(Dados registrados):

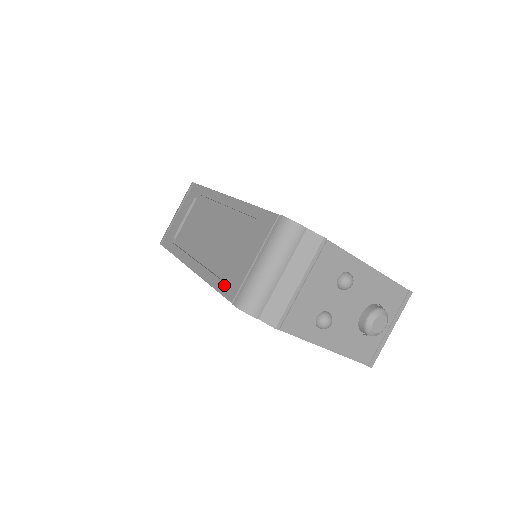
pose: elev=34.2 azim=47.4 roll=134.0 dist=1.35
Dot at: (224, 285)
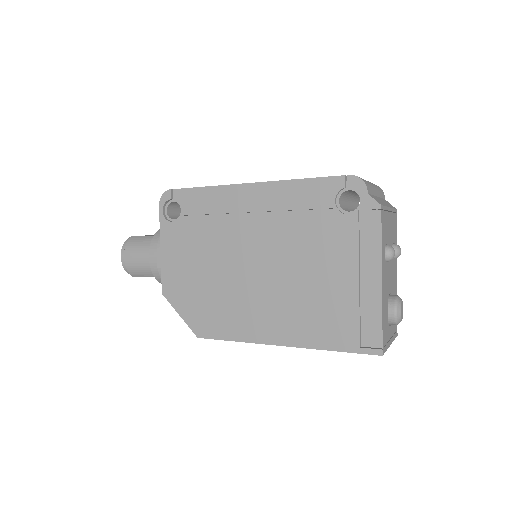
Dot at: occluded
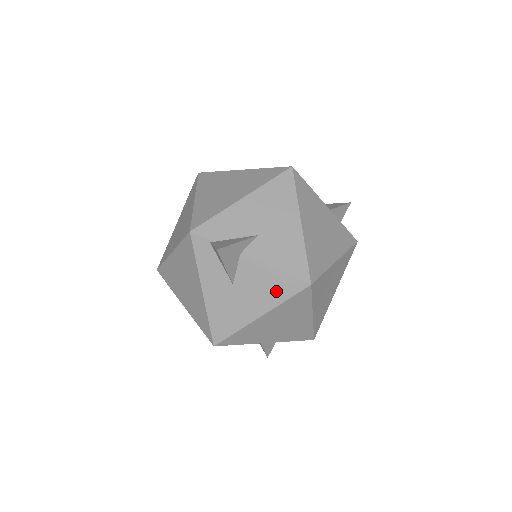
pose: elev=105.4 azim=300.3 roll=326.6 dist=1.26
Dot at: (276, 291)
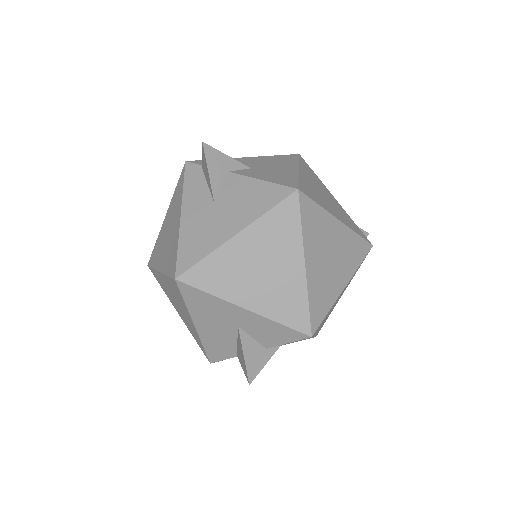
Dot at: (259, 202)
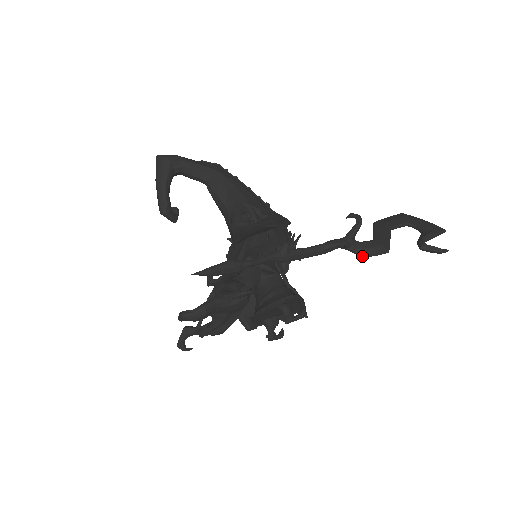
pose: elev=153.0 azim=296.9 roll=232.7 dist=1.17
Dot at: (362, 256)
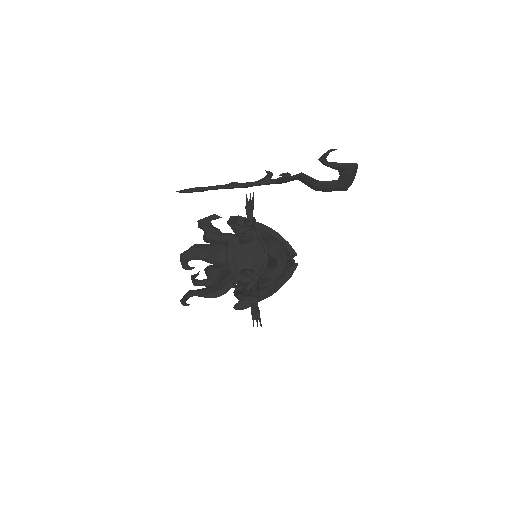
Dot at: (284, 180)
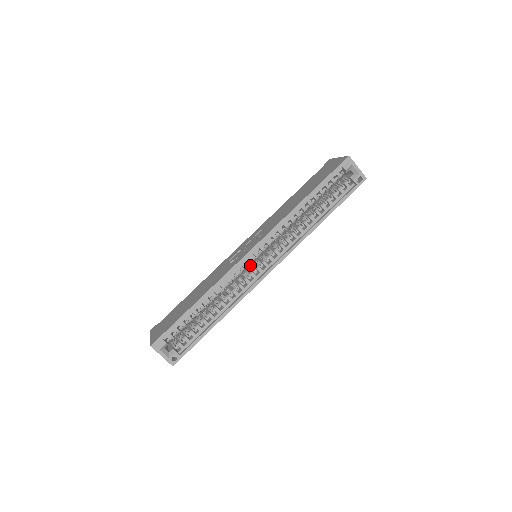
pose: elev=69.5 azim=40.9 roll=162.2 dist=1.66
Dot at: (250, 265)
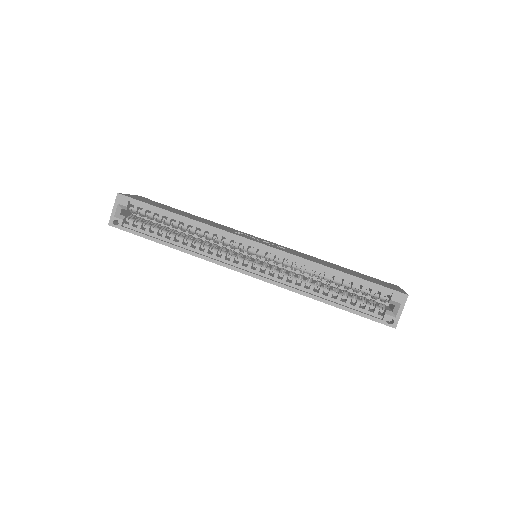
Dot at: (244, 254)
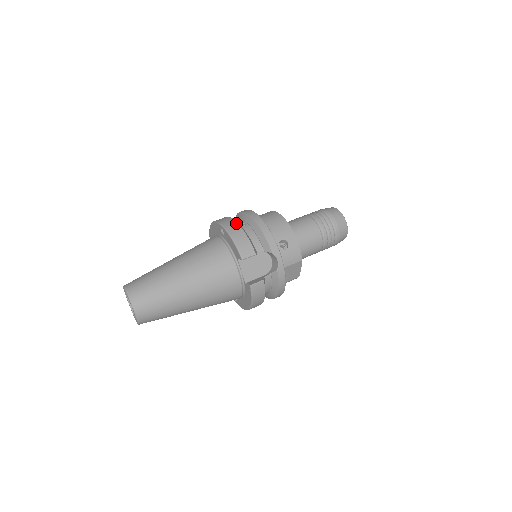
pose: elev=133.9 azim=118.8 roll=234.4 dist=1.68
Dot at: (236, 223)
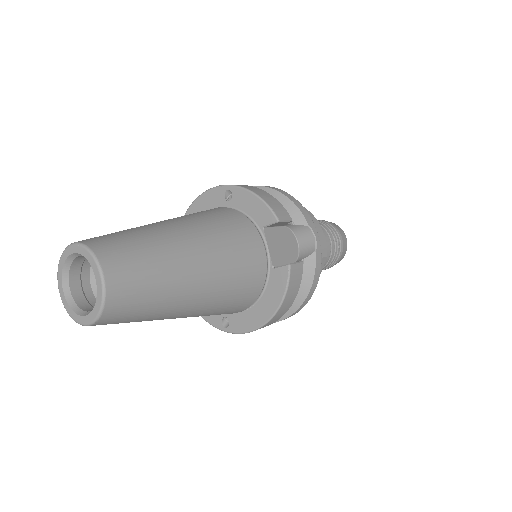
Dot at: occluded
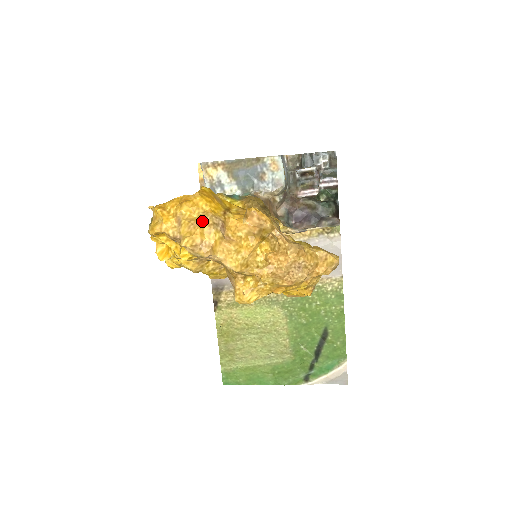
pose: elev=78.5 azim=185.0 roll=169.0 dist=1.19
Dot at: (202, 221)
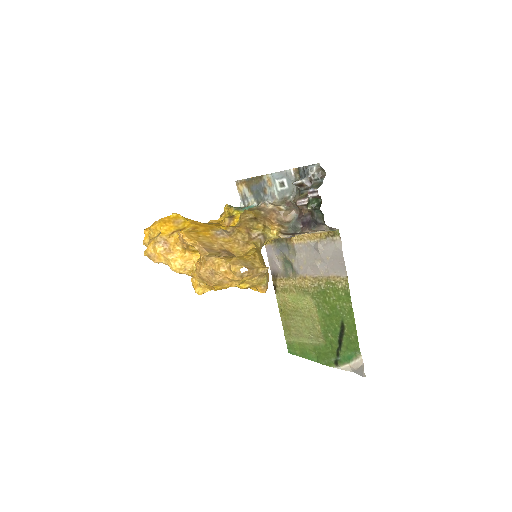
Dot at: (153, 240)
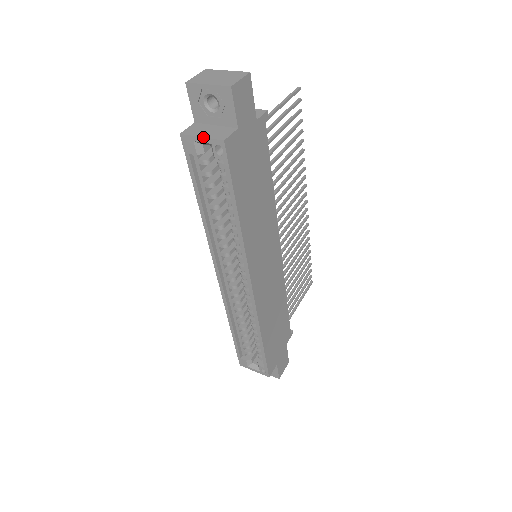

(O que fazer): Repita sem nenhuma alteração as linhas de todas as entradas acima, deixando as imagens de fora.

(Resposta):
pose: elev=34.2 azim=47.4 roll=134.0 dist=1.35
Dot at: (224, 285)
Dot at: occluded
pose: elev=105.4 azim=300.3 roll=326.6 dist=1.26
Dot at: (276, 291)
Dot at: (259, 202)
pose: elev=153.0 azim=296.9 roll=232.7 dist=1.17
Dot at: (362, 256)
Dot at: (284, 180)
pose: elev=69.5 azim=40.9 roll=162.2 dist=1.66
Dot at: (250, 265)
Dot at: (244, 254)
pose: elev=133.9 azim=118.8 roll=234.4 dist=1.68
Dot at: (236, 223)
Dot at: occluded
pose: elev=78.5 azim=185.0 roll=169.0 dist=1.19
Dot at: (202, 221)
Dot at: (153, 240)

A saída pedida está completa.